ASSIGNMENT:
Only the lines holding "from" are wanted; find them in the listing and return each one.

DATA LISTING:

____

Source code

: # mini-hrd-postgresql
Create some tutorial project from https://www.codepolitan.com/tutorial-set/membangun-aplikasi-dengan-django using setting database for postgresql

____

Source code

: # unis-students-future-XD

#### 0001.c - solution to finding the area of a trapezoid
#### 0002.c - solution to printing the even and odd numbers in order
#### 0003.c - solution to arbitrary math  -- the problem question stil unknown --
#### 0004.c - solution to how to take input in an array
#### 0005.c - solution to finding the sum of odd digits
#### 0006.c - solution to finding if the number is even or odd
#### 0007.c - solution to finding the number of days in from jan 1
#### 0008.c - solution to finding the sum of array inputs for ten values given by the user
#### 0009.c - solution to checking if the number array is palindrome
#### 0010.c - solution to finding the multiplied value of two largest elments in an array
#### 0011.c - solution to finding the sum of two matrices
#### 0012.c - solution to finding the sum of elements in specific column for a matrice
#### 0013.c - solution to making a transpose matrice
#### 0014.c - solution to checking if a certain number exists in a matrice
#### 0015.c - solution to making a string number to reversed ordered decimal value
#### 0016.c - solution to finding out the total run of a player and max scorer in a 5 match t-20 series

____

PROBLEM SOLUTION:
Create some tutorial project from https://www.codepolitan.com/tutorial-set/membangun-aplikasi-dengan-django using setting database for postgresql
#### 0007.c - solution to finding the number of days in from jan 1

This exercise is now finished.